> [WORK ORDER]: Please rewrite the text of every item below, swapping each "Download" for "Télécharger" and keeping everything else unchanged. Leave the pictures out.
------------
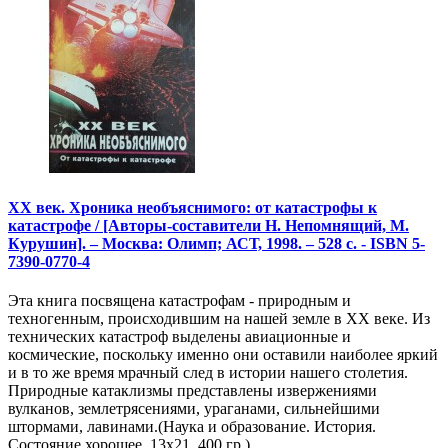
XX век. Хроника необъяснимого: от катастрофы к
катастрофе / [Авторы-составители Н. Непомнящий, М.
Курушин]. – Москва: Олимп; АСТ, 1998. – 528 с. - ISBN 5-
7390-0770-4
Эта книга посвящена катастрофам - природным и
техногенным, происходившим на нашей земле в XX веке. Из
технических катастроф выделены авиационные и
космические, поскольку именно они оставили наиболее яркий
и в то же время мрачный след в истории нашего столетия.
Природные катаклизмы представлены извержениями
вулканов, землетрясениями, ураганами, сильнейшими
штормами, лавинами.(Наука и образование. История.
Состояние хорошее, 13х21, 400 гр.)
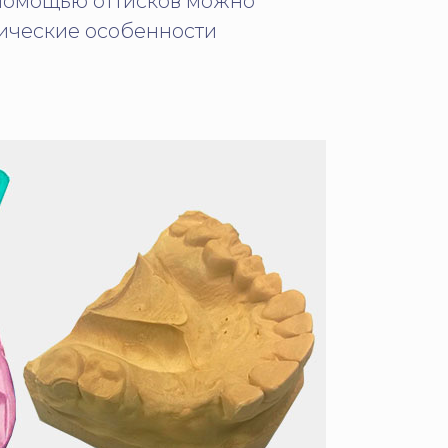
 помощью оттисков можно
мические особенности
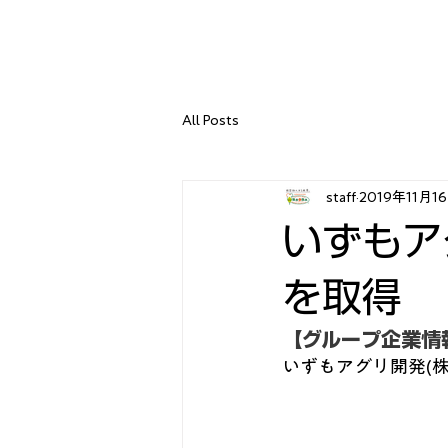
All Posts
staff
2019年11月1
いずもアグ
を取得
【グループ企業情
いずもアグリ開発(株）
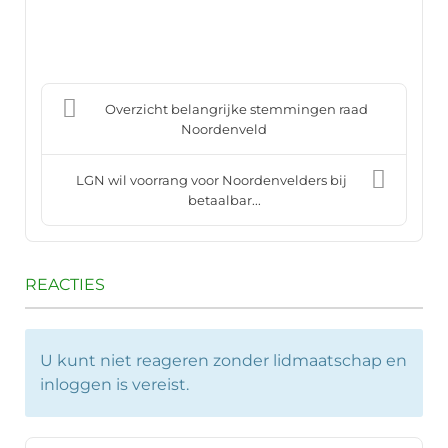
Overzicht belangrijke stemmingen raad
Noordenveld
LGN wil voorrang voor Noordenvelders bij
betaalbar...
REACTIES
U kunt niet reageren zonder lidmaatschap en
inloggen is vereist.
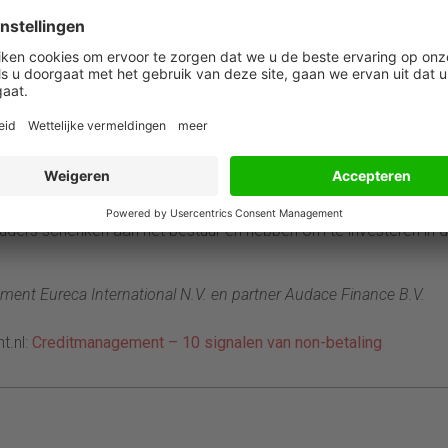
iel van de onderneming ligt er een minimumeis; structureel
doelen neer, ambitieus, maar met de mogelijkheid het beter te
oed. Zorg dat een stevig percentage (35-45%) op de markt komt
ows, etc.) aan de vraag naar het aandeel.
n doelstellingen en strategie – onderdeel van de sleutel tot su
uders schenken aan het bestuur en hebben om te investeren in 
pment Eureca International N.V. en partner Audace Finance B.V.
t.nl:
Creditmanagement – 10 signalen van non-betaling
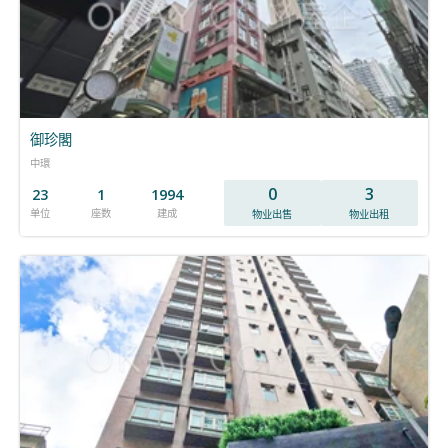
御珍閣
中環
0
3
23
1
1994
单位
座数
建成
物业出售
物业出租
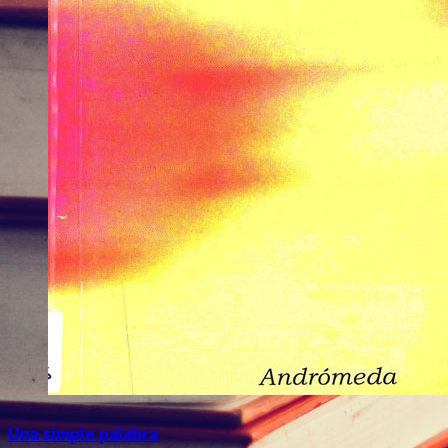
Una simple palabra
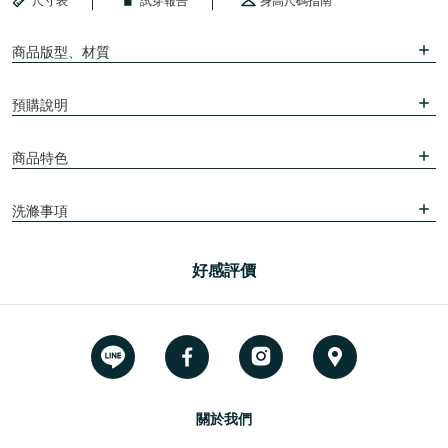
尺寸表
試穿報告
身高尺碼指南
商品版型、材質
預購說明
商品特色
洗滌事項
好感評價
關於我們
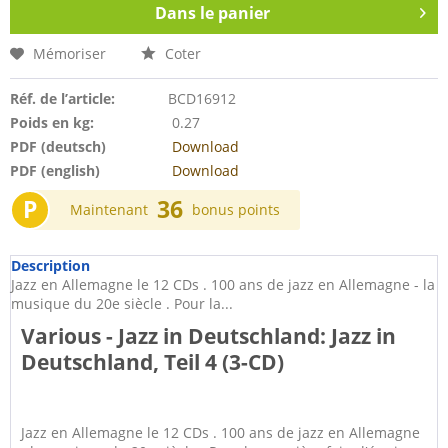
Dans le panier
Mémoriser
Coter
Réf. de l’article:
BCD16912
Poids en kg:
0.27
PDF (deutsch)
Download
PDF (english)
Download
P
36
Maintenant
bonus points
Description
Jazz en Allemagne le 12 CDs . 100 ans de jazz en Allemagne - la
musique du 20e siècle . Pour la...
Various - Jazz in Deutschland: Jazz in
Deutschland, Teil 4 (3-CD)
Jazz en Allemagne le 12 CDs . 100 ans de jazz en Allemagne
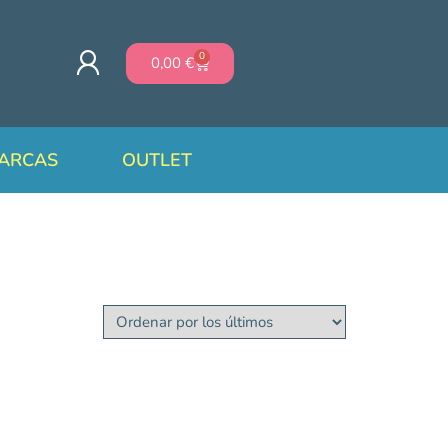
0
0,00
€
ARCAS
OUTLET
------------
> [SOLUTION TO THE EXERCISE]:
XX век. Хроника необъяснимого: от катастрофы к
катастрофе / [Авторы-составители Н. Непомнящий, М.
Курушин]. – Москва: Олимп; АСТ, 1998. – 528 с. - ISBN 5-
7390-0770-4
Эта книга посвящена катастрофам - природным и
техногенным, происходившим на нашей земле в XX веке. Из
технических катастроф выделены авиационные и
космические, поскольку именно они оставили наиболее яркий
и в то же время мрачный след в истории нашего столетия.
Природные катаклизмы представлены извержениями
вулканов, землетрясениями, ураганами, сильнейшими
штормами, лавинами.(Наука и образование. История.
Состояние хорошее, 13х21, 400 гр.)
 помощью оттисков можно
мические особенности
All Posts
staff
2019年11月1
いずもアグ
を取得
【グループ企業情
いずもアグリ開発(株）
Overzicht belangrijke stemmingen raad
Noordenveld
LGN wil voorrang voor Noordenvelders bij
betaalbar...
REACTIES
U kunt niet reageren zonder lidmaatschap en
inloggen is vereist.
iel van de onderneming ligt er een minimumeis; structureel
doelen neer, ambitieus, maar met de mogelijkheid het beter te
oed. Zorg dat een stevig percentage (35-45%) op de markt komt
ows, etc.) aan de vraag naar het aandeel.
n doelstellingen en strategie – onderdeel van de sleutel tot su
uders schenken aan het bestuur en hebben om te investeren in 
pment Eureca International N.V. en partner Audace Finance B.V.
t.nl:
Creditmanagement – 10 signalen van non-betaling
御珍閣
中環
0
3
23
1
1994
单位
座数
建成
物业出售
物业出租
Una simple palabra
尺寸表
試穿報告
身高尺碼指南
商品版型、材質
預購說明
商品特色
洗滌事項
好感評價
關於我們
Dans le panier
Mémoriser
Coter
Réf. de l’article:
BCD16912
Poids en kg:
0.27
PDF (deutsch)
Télécharger
PDF (english)
Télécharger
P
36
Maintenant
bonus points
Description
Jazz en Allemagne le 12 CDs . 100 ans de jazz en Allemagne - la
musique du 20e siècle . Pour la...
Various - Jazz in Deutschland: Jazz in
Deutschland, Teil 4 (3-CD)
Jazz en Allemagne le 12 CDs . 100 ans de jazz en Allemagne
0
0,00
€
ARCAS
OUTLET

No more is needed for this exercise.